Bitcoin from different inputs are completely mixed in a transaction. Assuming that Alice has 1 Red coin in a single output, and Bob has 5 Blue coins in a single output. To buy the Red coin from Alice, Bob will pay 1 Blue coin + 5BTC. Bob will also pay the transaction fee.
Input
1. Address A (Red coins): 1BTC (Alice)
2. Address B (Blue coins): 5BTC (Bob)
3. Address C (Normal bitcoin): 10.005BTC (Bob)
Output
1. Address D: 1BTC (Bob)
2. Address E: 4BTC (Bob)
3. Address F: 1BTC (Alice)
3. Address G: 5BTC (Alice)
4: Address H: 5BTC (Bob)
Transaction fee: 0.005BTC
Presumably, the 1BTC in Address D should be a Red coin, and the 1BTC in Address F should be a Blue coin. The 4BTC in Address E is a "change" from Address B and are Blue coins.

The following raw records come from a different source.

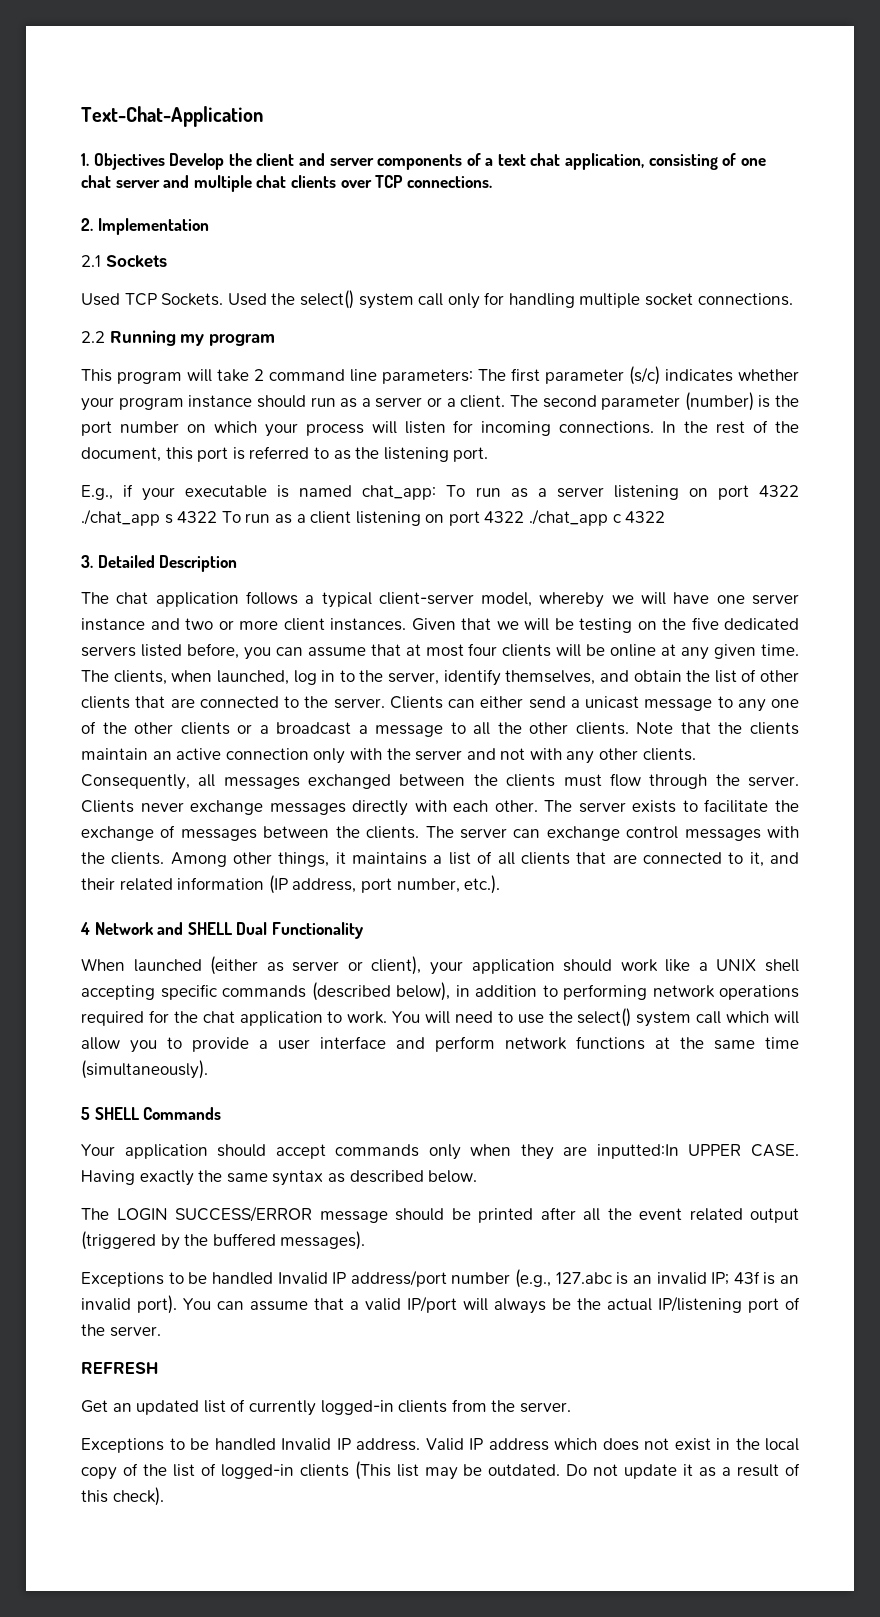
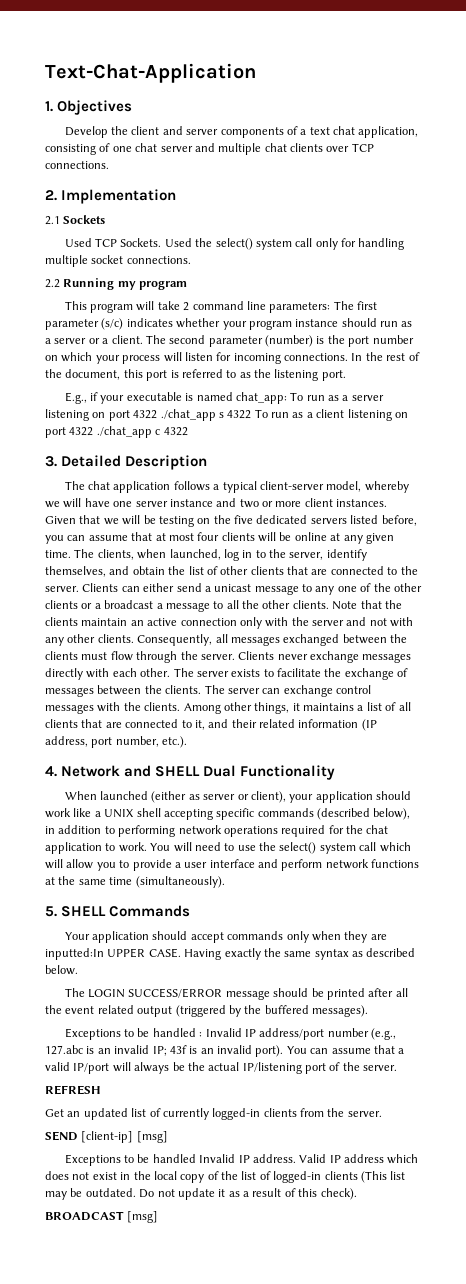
(165, 161) none -> (133, 107) //
[80,922,90,935] 4 -> [45,766,57,777] 4.
[81,1107,90,1120] 5 -> [45,906,57,917] 5.
(273, 1278) none -> [199,1032,203,1037] :
(571, 1407) none -> [45,1131,168,1143] // SEND [client-ip] [msg]
(164, 1496) none -> [45,1211,159,1223] // BROADCAST [msg]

The 5 BTC in Address G is the payment in normal bitcoin, and the 5BTC in Address H is the change of normal bitcoin going back to Bob.

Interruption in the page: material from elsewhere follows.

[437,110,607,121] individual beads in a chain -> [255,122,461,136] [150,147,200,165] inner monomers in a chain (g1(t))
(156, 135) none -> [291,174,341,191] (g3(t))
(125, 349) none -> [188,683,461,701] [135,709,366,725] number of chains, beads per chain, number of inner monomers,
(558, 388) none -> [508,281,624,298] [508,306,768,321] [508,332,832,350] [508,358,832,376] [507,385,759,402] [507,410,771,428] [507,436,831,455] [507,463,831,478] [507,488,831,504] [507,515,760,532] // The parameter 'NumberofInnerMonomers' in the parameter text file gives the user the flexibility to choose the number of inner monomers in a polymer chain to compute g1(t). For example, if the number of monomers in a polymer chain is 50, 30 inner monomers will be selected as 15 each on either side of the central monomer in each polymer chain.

The question is, since bitcoin is fungible, how do we know the color of these coins?
Furthermore, if someone mixes 1 Red coin and 2 Blue coins and makes a single output of 3BTC, what is the color of the output?
How about paying transaction fee with colored coins? Will the miner claim it with the coinbase input?

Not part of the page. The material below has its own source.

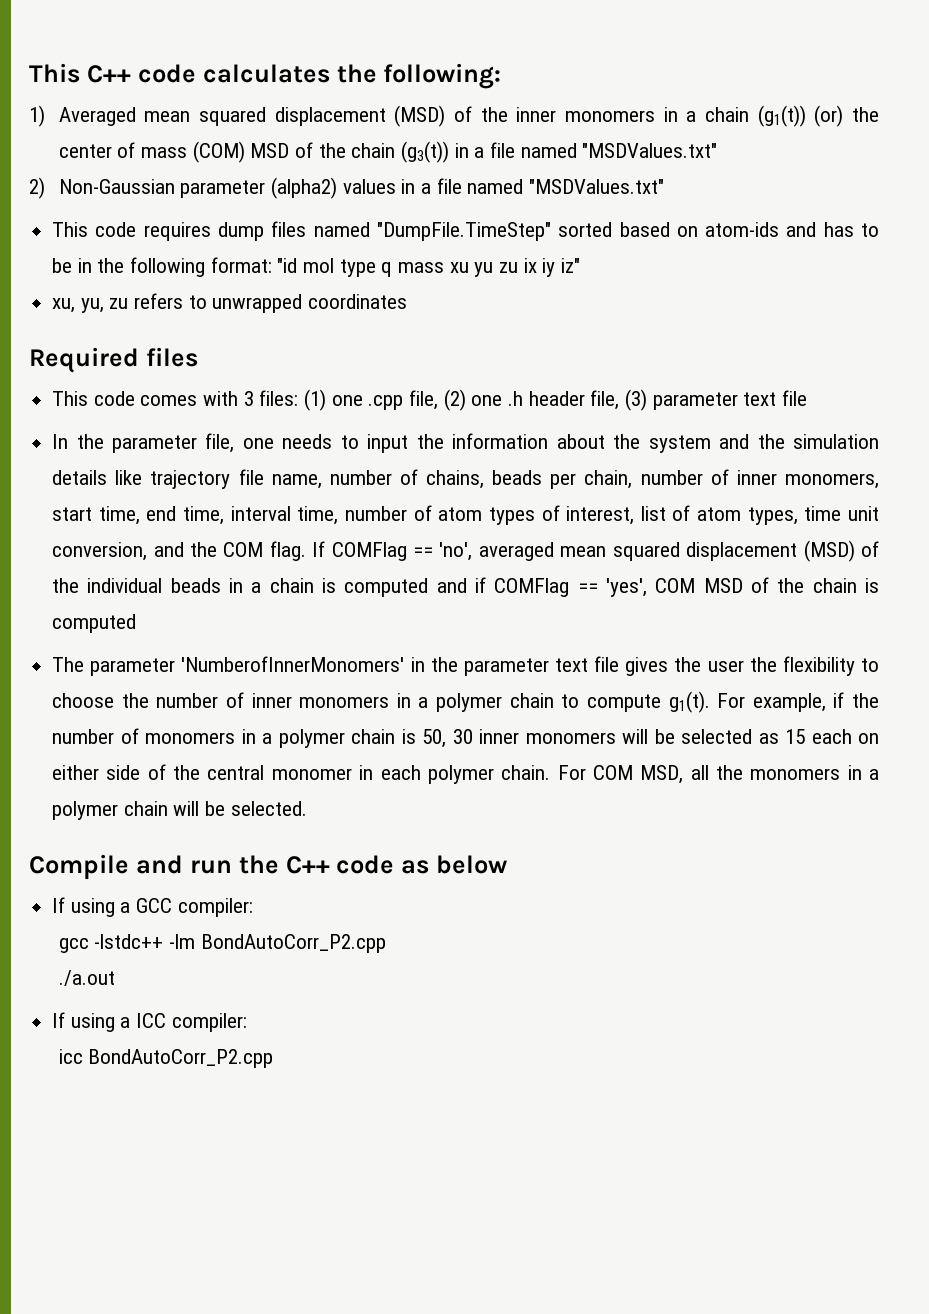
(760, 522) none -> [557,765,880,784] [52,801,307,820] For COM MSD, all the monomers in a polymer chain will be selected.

I understand the coloring part, but I don't get how this paves the way for distributed exchanges. What am I missing?
People having coins of different colors can exchange them securely via a simple bitcoin transaction which would be atomic.
E.g. one person gives 1 red coin and gets 5 blue coins, other person gives 5 blue coins and gets 1 red coins, they construct a transaction, sign it, and once it is in blockchain trade is done. (If one person signs but other doesn't transaction would be invalid. If there is a double-spend, it would also invalidate whole txn. So trade transactions are in fact more secure than accepting bitcoins.)
So what's left is order matching logic, i.e. allowing person which is willing to trade red coins for blue coins to find a person who wants the opposite.
This is fairly simple to implement and straightforward.